Why has Savills uplifted its short-term house price projections?
Positive sentiment is slowly returning to the UK property market. One of the biggest contributors to this is the control of inflation. Double-digit inflation now seems a thing of the past, with headline inflation down to 3.2% compared to 11.2% at the end of 2022. This makes consumers think interest rates will fall, resulting in cheaper mortgage rates. Buyers will slowly have more affordability to buy. This is important as mortgages are still far cheaper than rent. As a result, Savills predicts a positive 2024, with prices rising by 2.5% across the board.
Why is Savills increasing its long-term price projections?
Savills has upped its 5-year forecast on property to 21.6%. However, these figures change dramatically when looking at location. The Northwest, such as Manchester, is in line for the highest growth at 28.8%, 14% higher than London-based properties.
The reason for this projected growth is the improvement of the economy. Oxford Economics forecast for GDP growth over the next five years has increased from 7.2% to 8.9% and wage growth from 15.8% to 16.4%.
More importantly, interest rates are likely to fall dramatically. The base rate is projected to be at 3.5% by the end of 2025 and 2.5% by the end of 2026. This cuts the cost of borrowing, resulting in increased affordability. For buy-to-let investors, this means more profit from both income and capital growth.

Why are house prices fluctuating from month to month?

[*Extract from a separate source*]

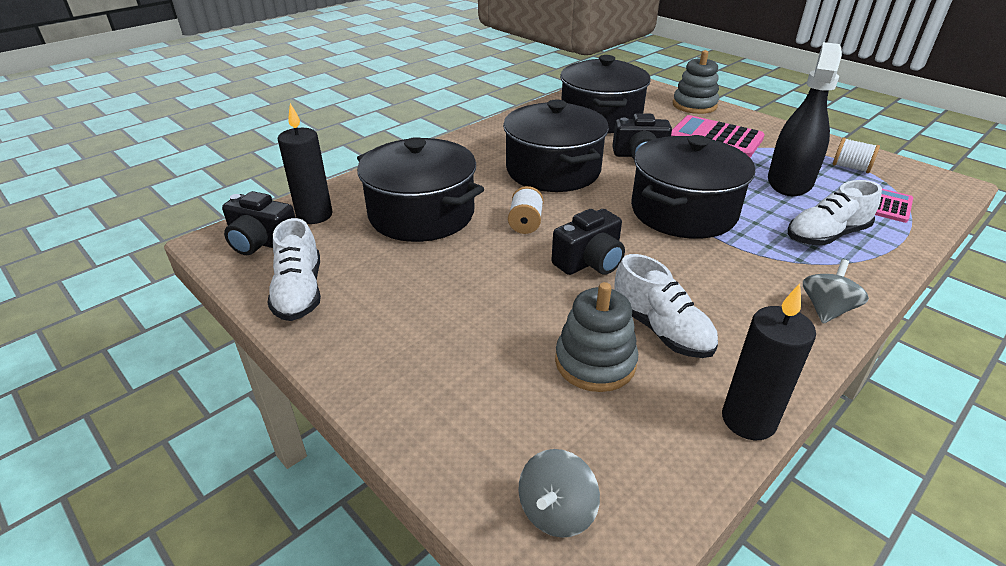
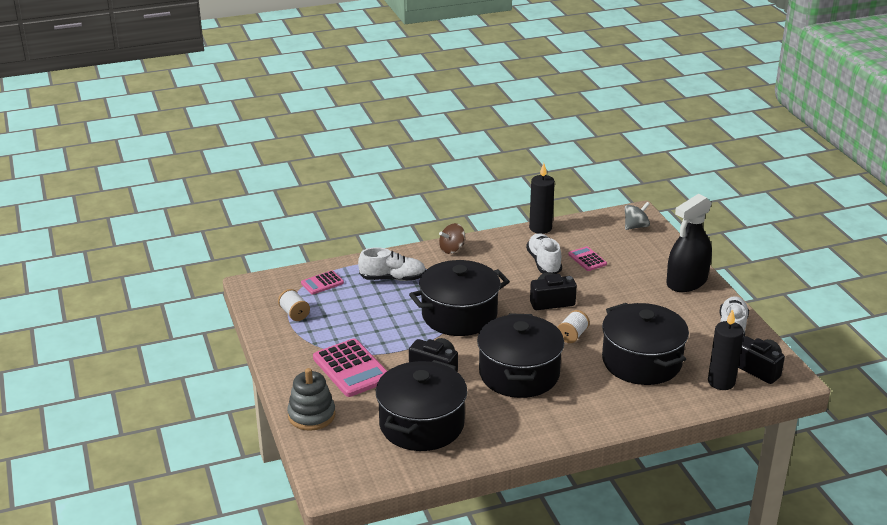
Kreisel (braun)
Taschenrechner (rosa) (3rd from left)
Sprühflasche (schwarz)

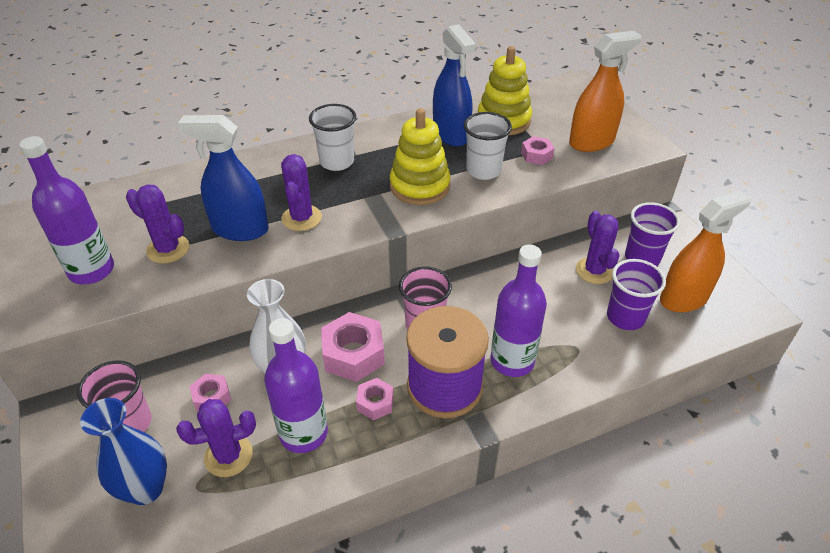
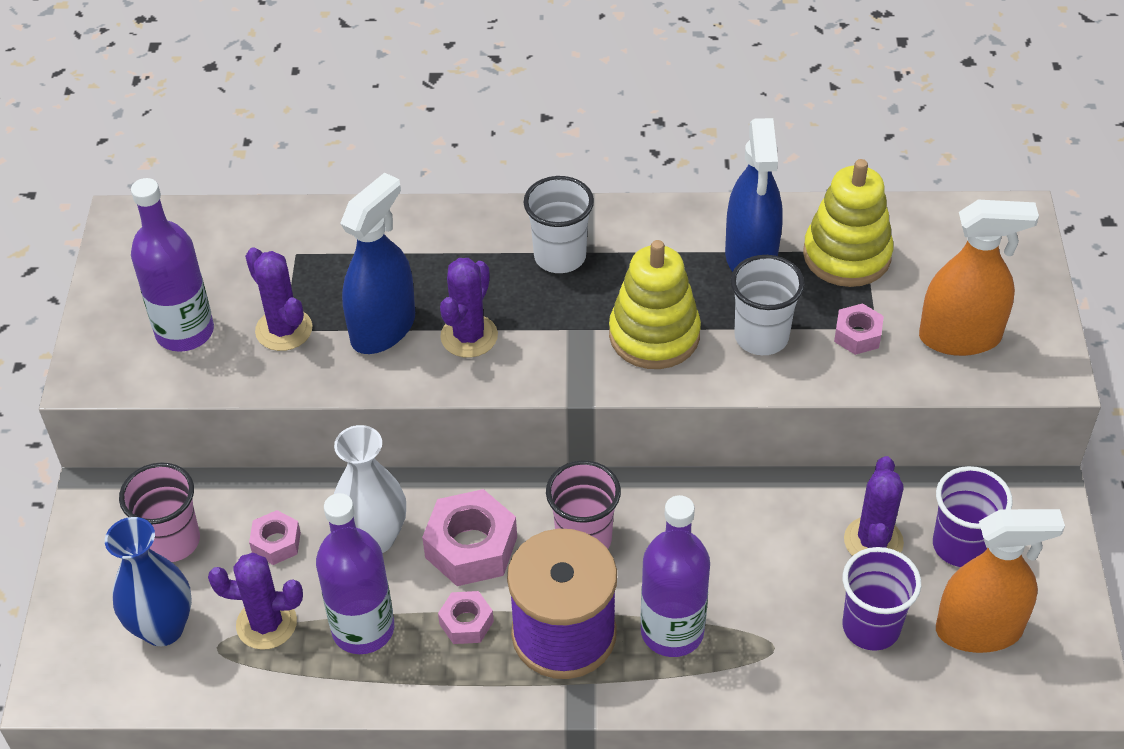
Sprühflasche (blau) (1st from left)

Savills has analysed the political landscape and understands that economics are more volatile in the months before and after a general election. Financial markets have a habit of reacting in the short term to political decisions. However, the longer-term forecast is beginning to look very strong.
The Heaton Group View
The economic forecasts are encouraging. Higher property rises are on the horizon. Property investors should focus on where they invest. The North West is showing far greater potential for growth. Yields also tend to be higher, increasing profitability further. Manchester-centric investors can expect 15% more capital appreciation compared to London-focused investors.
In the short term, interest rates remain high, which results in higher mortgage rates and reduced profit. A great solution is to opt for an off-plan property. Interest rates are expected to be around 3% in 2026, compared to 5.25% currently. This results in over £2,000 per year in mortgage savings for every £100,000 borrowed. This, coupled with buying below market value, makes the ideal option for more savvy investors.